Despite its demonstrated efficacy, thalidomide maintenance therapy has been limited by neurotoxicity, with up to 75% of patients discontinuing maintenance therapy.7–12
Other studies have shown that lenalidomide and bortezomib used as maintenance therapy are better tolerated, with clinically significant efficacy for long-term maintenance after autologous hematopoietic stem-cell transplantation.31,32
In this issue of the Journal,
Attal et al.33
also report a significantly prolonged time to disease progression with lenalidomide maintenance therapy after autologous hematopoietic stem-cell transplantation. A related article by Palumbo et al.34
describes a significantly prolonged time to disease progression with lenalidomide maintenance therapy after the use of low-dose induction therapy. These three studies show the usefulness of lenalidomide maintenance therapy for prolonging the time to disease progression in both patients who have undergone stem-cell transplantation and those who have not. The study reported by Attal et al.33
did not show an overall survival benefit, a finding that could be due to differences in induction (use or nonuse of lenalidomide-based induction therapy) and consolidation (use or nonuse of more alkylator-based chemotherapy) before transplantation, the use of lenalidomide consolidation therapy in both groups after transplantation, the use of two transplantations in some patients, and the discontinuation of maintenance therapy.33
Longer follow-up and additional studies may clarify the different findings.
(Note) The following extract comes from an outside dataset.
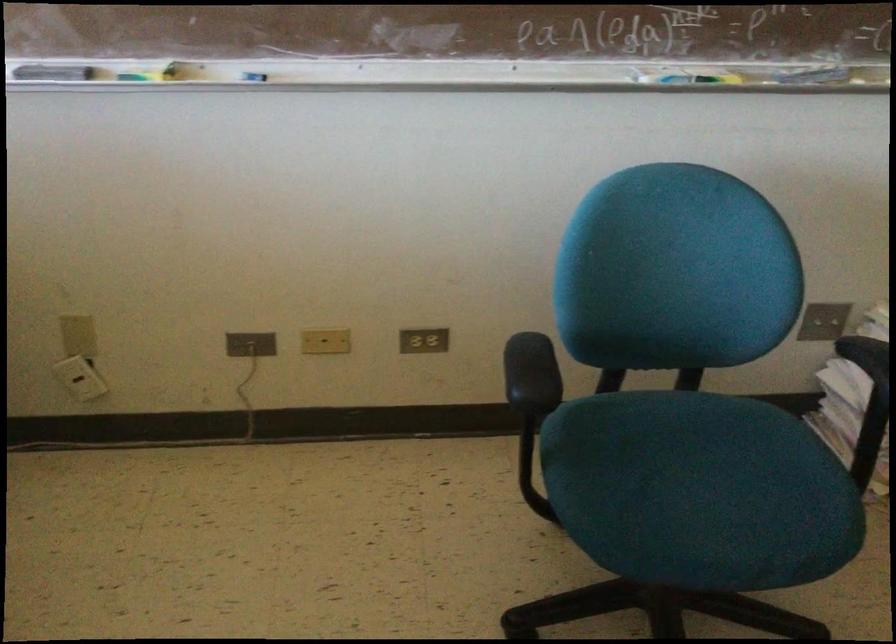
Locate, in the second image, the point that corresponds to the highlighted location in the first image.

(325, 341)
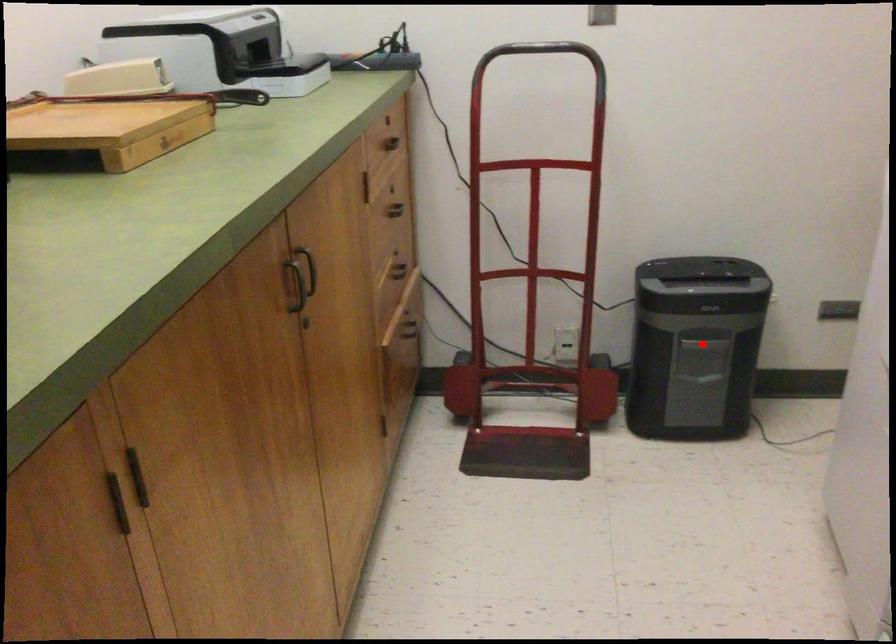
A major concern during maintenance therapy is toxicity that limits long-term use and the ability to receive future treatment after disease progression or that results in life-threatening disorders. Acute myeloid leukemia or the myelodysplastic syndrome has been reported in patients with multiple myeloma who did not undergo transplantation and were treated with melphalan.35,36
An observational bias is unlikely to explain these findings because of the rapid development of acute myeloid leukemia and, to a lesser extent, the my-elodysplastic syndrome. A recent report by the Swedish Cancer Registry described an increased incidence of these disorders in patients with multiple myeloma and monoclonal gammopathy of undetermined significance (MGUS).37
The finding that acute myeloid leukemia or the myelodysplastic syndrome occurs in untreated patients with MGUS suggests that these plasma-cell disorders are associated with a hematopoietic stem-cell or microenvironmental defect in addition to an effect of chemotherapy exposure. Multiple myeloma is also associated with solid-tumor cancers.38
In this study, the increase in second primary solid-tumor cancers in the lenalidomide group was not associated with a specific tumor type, and the cause was uncertain. Close monitoring of blood counts, as indicated by the study guidelines, and standard screening for cancers are recommended.
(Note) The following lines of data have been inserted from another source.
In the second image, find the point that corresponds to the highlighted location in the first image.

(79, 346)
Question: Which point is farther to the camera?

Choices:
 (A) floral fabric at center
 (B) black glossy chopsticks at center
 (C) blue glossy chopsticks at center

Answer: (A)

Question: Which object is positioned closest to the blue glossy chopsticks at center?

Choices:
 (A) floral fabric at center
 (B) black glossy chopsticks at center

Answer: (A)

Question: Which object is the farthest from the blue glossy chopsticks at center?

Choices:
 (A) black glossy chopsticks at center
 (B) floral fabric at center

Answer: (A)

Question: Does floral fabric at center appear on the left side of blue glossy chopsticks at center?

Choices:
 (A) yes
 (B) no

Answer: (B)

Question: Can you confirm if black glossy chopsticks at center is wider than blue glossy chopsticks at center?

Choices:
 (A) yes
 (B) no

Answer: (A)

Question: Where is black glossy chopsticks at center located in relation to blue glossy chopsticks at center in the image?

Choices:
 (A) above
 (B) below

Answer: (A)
In conclusion, this study suggests that lenalidomide maintenance therapy until disease progression is feasible for prolonged administration. The increase in time to progression led to early study unblinding, and despite the crossover, benefits with respect to progression and overall survival were seen in patients receiving lenalidomide maintenance therapy, especially those who had received lenalidomide-based induction therapy. It remains to be determined whether the incorporation of other new agents with lenalidomide will further increase the time to disease progression and overall survival.